WHAT THE TASK REQUIRES: Please print only the top portion of the entries below, ending with the line that contains "Ewidencja Działalności Gospodarczej", exactly as written.

STUDY MATERIAL:
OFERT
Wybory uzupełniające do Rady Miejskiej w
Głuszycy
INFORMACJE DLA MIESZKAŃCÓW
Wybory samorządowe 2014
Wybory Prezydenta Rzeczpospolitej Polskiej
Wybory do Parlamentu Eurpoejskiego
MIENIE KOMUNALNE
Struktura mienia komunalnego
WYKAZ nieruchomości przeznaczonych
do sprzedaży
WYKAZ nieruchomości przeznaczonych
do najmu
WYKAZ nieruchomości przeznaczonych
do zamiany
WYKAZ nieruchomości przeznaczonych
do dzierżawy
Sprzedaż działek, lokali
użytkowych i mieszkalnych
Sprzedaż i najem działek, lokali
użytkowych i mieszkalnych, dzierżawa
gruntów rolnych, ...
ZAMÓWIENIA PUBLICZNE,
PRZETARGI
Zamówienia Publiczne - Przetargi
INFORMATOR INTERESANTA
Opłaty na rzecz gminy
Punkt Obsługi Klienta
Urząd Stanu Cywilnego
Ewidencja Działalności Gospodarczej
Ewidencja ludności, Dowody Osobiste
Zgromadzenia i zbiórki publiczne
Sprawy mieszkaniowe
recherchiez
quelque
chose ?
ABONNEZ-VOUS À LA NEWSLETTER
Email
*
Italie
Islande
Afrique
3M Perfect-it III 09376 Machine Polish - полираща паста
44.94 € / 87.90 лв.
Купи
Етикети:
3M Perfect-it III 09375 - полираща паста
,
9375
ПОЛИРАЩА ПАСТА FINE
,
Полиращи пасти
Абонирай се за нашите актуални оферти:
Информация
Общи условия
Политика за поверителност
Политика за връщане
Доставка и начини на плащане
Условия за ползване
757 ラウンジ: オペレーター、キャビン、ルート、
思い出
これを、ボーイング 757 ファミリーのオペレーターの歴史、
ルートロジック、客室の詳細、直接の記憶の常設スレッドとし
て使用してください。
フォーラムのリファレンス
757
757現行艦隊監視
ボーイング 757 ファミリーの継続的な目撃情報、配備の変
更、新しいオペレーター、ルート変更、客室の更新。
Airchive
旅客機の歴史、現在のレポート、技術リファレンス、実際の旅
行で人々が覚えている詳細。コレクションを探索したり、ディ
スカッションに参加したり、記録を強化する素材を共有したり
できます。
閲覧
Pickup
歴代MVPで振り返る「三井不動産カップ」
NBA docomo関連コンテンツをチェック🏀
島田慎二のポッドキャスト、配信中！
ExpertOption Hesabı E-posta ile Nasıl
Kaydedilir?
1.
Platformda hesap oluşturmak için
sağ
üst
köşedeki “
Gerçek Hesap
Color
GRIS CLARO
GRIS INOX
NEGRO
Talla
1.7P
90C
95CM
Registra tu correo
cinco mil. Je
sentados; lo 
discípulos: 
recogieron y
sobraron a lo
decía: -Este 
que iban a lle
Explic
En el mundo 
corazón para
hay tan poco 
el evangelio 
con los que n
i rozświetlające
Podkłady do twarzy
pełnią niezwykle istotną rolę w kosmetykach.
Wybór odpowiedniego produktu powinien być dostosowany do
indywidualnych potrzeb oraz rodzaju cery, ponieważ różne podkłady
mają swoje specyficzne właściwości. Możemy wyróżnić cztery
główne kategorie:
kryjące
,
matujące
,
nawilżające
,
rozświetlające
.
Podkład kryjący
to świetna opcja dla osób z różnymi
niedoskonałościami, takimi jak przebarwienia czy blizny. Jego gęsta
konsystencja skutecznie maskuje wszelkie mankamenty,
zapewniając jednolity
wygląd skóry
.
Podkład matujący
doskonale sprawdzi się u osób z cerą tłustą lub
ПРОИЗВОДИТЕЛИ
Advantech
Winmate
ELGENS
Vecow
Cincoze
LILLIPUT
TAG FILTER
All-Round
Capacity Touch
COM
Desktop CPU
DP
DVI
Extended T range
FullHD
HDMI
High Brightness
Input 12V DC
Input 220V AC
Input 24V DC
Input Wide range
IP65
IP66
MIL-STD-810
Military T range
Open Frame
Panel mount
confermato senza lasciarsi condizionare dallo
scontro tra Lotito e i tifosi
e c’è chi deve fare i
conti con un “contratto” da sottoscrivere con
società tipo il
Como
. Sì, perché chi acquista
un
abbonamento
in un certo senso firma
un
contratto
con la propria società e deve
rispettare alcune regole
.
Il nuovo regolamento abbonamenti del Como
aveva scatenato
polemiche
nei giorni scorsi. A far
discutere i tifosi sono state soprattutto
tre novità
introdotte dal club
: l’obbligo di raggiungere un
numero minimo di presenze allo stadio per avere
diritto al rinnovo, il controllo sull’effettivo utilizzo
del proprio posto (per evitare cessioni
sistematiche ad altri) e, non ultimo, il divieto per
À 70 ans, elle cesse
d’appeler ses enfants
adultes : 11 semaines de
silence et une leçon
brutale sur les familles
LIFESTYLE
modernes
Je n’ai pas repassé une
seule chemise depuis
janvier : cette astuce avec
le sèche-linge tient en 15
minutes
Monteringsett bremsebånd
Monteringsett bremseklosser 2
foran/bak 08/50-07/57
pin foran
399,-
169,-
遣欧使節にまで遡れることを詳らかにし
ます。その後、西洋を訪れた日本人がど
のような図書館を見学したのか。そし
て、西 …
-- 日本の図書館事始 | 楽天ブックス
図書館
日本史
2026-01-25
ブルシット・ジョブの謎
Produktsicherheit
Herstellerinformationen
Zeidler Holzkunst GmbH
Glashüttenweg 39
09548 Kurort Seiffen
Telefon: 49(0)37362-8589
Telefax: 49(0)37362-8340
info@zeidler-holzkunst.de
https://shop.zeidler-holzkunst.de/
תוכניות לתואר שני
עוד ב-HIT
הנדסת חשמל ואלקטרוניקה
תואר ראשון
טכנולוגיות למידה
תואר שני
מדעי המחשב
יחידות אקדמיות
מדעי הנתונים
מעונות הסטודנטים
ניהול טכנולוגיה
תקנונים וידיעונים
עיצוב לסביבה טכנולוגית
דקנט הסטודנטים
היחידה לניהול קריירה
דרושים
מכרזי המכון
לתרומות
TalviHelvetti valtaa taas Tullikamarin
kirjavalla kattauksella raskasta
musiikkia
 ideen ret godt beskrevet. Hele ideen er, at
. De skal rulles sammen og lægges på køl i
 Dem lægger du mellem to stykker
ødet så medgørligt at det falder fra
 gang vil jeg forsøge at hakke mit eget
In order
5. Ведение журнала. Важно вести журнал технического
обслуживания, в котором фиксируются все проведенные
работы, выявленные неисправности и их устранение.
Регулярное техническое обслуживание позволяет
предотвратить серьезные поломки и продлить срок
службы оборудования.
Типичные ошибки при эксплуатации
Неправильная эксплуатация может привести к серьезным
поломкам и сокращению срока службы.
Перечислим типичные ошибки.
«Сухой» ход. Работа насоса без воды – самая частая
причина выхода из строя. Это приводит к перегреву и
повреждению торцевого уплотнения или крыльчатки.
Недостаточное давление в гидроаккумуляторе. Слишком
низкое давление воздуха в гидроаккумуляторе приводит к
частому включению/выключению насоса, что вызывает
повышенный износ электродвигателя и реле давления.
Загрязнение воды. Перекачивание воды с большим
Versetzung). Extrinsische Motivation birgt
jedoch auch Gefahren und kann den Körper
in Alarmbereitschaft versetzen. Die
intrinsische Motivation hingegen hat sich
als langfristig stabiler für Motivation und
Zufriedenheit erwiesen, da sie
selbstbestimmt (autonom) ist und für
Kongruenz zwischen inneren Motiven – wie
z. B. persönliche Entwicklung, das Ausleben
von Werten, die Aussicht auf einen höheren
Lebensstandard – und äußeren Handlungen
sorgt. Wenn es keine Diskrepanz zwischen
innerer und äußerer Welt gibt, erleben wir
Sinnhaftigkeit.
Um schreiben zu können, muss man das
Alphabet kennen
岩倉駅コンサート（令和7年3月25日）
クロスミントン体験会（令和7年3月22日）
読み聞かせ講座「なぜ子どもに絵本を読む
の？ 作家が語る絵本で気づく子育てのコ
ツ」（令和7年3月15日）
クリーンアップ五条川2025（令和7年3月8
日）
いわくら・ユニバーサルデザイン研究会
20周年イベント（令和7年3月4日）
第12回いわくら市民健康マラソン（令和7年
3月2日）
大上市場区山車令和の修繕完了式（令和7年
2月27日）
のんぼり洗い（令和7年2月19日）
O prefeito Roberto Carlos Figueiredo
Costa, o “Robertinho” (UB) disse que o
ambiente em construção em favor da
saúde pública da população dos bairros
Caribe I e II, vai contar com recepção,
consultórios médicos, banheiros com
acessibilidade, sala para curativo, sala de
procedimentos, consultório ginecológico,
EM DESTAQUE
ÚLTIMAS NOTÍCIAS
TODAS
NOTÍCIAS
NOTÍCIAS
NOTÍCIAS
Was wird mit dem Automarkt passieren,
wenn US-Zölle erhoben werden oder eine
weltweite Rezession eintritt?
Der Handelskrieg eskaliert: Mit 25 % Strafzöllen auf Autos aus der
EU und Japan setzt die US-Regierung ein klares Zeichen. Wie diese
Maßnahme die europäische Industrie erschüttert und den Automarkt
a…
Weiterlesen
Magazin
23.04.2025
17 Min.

TASK ANSWER:
OFERT
Wybory uzupełniające do Rady Miejskiej w
Głuszycy
INFORMACJE DLA MIESZKAŃCÓW
Wybory samorządowe 2014
Wybory Prezydenta Rzeczpospolitej Polskiej
Wybory do Parlamentu Eurpoejskiego
MIENIE KOMUNALNE
Struktura mienia komunalnego
WYKAZ nieruchomości przeznaczonych
do sprzedaży
WYKAZ nieruchomości przeznaczonych
do najmu
WYKAZ nieruchomości przeznaczonych
do zamiany
WYKAZ nieruchomości przeznaczonych
do dzierżawy
Sprzedaż działek, lokali
użytkowych i mieszkalnych
Sprzedaż i najem działek, lokali
użytkowych i mieszkalnych, dzierżawa
gruntów rolnych, ...
ZAMÓWIENIA PUBLICZNE,
PRZETARGI
Zamówienia Publiczne - Przetargi
INFORMATOR INTERESANTA
Opłaty na rzecz gminy
Punkt Obsługi Klienta
Urząd Stanu Cywilnego
Ewidencja Działalności Gospodarczej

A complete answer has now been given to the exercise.